Blending Eye Brush: I really really really like this brush. I don’t really know what else to say. The only thing I would change is the colour of the bristles, but this brush works so well for blending that I can live with it looking a bit gross! This is worth every penny! I’m going to pick up a long handled version of this for by brush roll because the short one slides around too easily. This one is great for travel though – especially with the little bag it comes in.
Concealer Brush: This is way too fluffy for concealer. I have been using it as an eye shadow brush. It’s a nice size for applying a highlight shade because the width of the brush pretty much matches the depth of my highlight space.

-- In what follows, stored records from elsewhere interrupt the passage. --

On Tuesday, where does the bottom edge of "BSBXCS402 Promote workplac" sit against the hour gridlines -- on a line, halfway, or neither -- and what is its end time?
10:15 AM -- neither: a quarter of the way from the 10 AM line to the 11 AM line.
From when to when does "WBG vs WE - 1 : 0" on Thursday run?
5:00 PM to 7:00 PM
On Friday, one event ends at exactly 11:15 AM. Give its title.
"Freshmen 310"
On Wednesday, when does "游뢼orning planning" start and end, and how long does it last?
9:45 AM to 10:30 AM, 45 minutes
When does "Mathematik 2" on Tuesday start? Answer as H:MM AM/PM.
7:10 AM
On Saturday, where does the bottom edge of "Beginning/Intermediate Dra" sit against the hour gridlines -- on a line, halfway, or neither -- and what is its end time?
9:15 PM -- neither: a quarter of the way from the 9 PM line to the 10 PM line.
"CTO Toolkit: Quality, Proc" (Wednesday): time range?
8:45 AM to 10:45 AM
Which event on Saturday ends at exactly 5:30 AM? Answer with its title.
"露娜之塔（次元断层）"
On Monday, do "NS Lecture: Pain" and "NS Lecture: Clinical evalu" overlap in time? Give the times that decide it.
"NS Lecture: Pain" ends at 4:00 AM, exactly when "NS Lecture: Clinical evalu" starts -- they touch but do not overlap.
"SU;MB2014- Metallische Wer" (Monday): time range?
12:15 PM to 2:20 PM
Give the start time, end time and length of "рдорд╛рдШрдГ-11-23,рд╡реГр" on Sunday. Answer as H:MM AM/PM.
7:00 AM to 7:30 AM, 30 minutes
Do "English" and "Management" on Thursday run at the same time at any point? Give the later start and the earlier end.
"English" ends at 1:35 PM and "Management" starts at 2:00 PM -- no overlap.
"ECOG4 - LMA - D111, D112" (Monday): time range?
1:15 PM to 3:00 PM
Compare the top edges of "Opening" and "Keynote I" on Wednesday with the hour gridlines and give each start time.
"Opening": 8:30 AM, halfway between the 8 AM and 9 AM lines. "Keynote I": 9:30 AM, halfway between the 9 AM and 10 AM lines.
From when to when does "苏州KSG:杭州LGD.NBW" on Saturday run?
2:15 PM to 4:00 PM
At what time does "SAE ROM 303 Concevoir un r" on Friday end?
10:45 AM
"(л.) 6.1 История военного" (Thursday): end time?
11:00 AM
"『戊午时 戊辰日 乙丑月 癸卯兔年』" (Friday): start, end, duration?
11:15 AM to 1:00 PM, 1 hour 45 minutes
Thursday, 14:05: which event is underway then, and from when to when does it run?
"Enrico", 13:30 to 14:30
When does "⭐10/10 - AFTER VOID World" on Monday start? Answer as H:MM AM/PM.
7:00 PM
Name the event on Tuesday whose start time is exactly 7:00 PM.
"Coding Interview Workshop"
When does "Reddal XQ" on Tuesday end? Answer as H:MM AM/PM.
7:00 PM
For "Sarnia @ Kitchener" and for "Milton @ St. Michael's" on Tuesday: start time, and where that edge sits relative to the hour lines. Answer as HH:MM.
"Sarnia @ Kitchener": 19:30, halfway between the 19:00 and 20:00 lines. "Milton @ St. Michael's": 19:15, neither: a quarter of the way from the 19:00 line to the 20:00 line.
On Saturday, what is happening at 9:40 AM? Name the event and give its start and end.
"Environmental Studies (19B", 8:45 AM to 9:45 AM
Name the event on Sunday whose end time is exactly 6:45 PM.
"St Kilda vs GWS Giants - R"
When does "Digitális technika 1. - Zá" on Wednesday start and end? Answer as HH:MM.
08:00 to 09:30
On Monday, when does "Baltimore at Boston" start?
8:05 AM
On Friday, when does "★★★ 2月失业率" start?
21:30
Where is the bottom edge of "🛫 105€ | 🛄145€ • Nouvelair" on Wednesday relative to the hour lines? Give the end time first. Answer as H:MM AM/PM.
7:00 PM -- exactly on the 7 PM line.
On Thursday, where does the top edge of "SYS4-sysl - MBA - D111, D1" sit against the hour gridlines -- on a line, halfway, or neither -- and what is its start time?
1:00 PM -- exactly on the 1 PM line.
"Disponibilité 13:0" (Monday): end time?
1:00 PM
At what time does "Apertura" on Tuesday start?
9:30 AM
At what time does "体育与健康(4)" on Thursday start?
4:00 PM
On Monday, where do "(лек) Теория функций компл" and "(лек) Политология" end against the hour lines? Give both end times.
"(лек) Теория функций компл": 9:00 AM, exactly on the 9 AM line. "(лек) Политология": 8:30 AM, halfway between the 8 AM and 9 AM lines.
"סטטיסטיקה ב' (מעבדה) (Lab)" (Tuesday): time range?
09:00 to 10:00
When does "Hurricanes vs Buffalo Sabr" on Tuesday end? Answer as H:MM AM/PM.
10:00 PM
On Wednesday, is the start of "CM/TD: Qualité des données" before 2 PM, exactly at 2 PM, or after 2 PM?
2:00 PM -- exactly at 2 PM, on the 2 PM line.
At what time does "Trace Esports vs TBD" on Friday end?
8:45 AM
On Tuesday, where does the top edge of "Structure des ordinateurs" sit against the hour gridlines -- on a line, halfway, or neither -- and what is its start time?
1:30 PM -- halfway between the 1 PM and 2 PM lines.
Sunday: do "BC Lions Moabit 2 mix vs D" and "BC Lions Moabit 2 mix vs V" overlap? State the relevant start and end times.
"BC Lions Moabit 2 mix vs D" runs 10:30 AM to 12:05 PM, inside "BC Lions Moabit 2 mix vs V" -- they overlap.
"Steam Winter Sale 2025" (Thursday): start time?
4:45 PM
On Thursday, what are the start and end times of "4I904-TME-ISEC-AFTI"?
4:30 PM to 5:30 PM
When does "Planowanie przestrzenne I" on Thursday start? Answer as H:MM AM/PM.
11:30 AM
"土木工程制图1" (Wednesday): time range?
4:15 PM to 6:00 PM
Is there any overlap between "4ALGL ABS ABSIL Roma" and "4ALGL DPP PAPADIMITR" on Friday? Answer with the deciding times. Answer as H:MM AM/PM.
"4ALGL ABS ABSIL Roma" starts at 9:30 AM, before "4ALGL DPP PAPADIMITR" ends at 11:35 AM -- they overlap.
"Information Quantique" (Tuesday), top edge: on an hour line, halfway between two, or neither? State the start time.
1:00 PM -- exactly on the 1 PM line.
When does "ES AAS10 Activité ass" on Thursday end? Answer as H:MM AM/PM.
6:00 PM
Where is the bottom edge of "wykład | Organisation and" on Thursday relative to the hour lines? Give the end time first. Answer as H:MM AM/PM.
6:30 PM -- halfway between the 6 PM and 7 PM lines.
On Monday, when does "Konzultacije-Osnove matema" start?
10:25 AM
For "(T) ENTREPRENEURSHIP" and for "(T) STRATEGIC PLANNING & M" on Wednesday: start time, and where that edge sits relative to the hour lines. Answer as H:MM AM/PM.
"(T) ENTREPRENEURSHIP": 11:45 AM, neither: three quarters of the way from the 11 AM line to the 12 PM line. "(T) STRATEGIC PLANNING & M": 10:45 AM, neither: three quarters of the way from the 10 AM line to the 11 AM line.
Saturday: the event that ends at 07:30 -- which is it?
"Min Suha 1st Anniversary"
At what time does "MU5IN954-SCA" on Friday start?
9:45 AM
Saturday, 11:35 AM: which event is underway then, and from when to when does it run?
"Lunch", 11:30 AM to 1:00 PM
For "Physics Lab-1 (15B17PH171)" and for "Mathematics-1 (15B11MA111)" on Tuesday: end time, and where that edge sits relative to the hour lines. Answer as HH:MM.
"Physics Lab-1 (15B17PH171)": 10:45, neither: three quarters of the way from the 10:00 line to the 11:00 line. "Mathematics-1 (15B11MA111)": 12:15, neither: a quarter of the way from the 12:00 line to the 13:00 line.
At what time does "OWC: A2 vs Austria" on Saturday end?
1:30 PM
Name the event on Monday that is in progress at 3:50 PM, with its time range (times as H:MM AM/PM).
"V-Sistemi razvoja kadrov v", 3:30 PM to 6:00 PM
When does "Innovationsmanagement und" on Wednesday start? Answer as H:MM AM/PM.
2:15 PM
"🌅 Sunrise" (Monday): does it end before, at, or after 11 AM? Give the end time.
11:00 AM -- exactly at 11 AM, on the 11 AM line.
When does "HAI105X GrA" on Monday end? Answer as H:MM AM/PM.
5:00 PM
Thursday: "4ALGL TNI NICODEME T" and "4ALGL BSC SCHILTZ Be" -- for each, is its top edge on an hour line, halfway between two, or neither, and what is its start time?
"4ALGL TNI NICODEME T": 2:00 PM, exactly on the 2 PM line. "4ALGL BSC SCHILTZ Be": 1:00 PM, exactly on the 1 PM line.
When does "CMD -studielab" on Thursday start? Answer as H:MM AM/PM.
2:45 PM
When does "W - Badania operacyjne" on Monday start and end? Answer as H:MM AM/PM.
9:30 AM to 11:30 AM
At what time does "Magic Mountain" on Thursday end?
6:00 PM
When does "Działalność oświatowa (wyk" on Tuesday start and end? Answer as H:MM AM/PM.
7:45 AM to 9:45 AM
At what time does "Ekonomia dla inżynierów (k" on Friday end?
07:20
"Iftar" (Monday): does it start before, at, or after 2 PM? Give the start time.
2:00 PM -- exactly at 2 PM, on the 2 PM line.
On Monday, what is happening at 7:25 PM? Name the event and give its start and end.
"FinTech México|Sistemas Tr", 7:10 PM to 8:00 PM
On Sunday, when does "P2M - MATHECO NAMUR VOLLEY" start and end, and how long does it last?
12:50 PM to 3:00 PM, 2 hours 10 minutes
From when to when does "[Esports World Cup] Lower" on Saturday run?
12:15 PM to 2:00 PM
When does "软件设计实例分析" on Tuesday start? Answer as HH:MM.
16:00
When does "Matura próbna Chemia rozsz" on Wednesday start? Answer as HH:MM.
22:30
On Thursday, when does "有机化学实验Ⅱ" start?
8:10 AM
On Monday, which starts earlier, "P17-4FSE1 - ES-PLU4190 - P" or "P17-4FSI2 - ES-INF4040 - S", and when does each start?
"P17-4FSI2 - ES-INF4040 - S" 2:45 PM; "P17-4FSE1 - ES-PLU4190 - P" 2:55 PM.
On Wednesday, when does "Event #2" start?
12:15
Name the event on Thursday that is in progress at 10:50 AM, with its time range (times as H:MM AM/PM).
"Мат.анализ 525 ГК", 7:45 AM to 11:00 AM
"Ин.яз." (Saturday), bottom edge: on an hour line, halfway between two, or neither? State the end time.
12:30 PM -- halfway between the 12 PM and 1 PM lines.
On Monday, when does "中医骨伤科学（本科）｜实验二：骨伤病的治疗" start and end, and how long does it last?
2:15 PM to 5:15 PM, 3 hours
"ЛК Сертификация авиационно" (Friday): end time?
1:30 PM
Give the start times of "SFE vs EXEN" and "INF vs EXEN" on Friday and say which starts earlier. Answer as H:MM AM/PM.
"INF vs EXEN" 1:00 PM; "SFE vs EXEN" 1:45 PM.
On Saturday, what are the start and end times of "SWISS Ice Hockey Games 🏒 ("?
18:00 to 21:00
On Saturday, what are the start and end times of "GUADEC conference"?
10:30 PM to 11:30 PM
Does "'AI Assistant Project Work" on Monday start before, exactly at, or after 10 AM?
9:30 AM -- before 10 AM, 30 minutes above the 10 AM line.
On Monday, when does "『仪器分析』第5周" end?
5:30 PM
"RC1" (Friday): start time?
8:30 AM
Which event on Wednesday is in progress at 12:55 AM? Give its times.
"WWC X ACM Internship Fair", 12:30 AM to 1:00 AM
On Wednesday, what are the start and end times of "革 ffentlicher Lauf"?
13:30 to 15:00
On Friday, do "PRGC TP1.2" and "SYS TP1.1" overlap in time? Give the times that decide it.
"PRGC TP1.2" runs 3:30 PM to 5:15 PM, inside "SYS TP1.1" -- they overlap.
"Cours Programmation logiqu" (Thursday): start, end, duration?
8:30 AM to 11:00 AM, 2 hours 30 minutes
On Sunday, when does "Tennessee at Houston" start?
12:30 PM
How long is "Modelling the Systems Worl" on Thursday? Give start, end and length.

Kabuki Brush: I don’t know if the full priced kabuki is a different size to this one, but I really don’t like this brush at all. It’s too small to hold when doing foundation, and it’s WAAAAY too fluffy to apply powder evenly. I don’t really know what to do with this one. It’s pretty much the only brush I own from E.L.F that I wouldn’t recommend.
These are the cheapest brushes that E.L.F has to offer (£1.50 each). I only own one of these – the Total Face Brush. I don’t really like using this on my face, because it’s a bit scratchy. I actually use this for body glitter. It’s nice and big so its good for dusting glitter or shimmer onto shoulders and arms. Lots of people seem to love this brush for applying powder foundation, so maybe I am just a bit sensitive to it. If you are looking for a powder brush then you may as well give it a shot. Its only £1.50 after all!
So basically, I love E.L.F’s studio brushes. I am a bit on the fence with the others.
If you have about £15 to spend on brushes, this is what I would suggest.
Mineral Blending Brush (£5.50)
Studio Powder Brush (£3.50)
Studio Angled Foundation Brush (£3.50)
Studio Contour Brush (£3.50)
….ok that’s £16. I couldn’t get any closer to £15. E.L.F regularly do discounts via their Facebook page. So if you wait for a good discount you might be able to get it for less than £15 anyway ;)
Their postage is really quick - which is excellent. If you order before 12 then your order will usually be with you the next morning.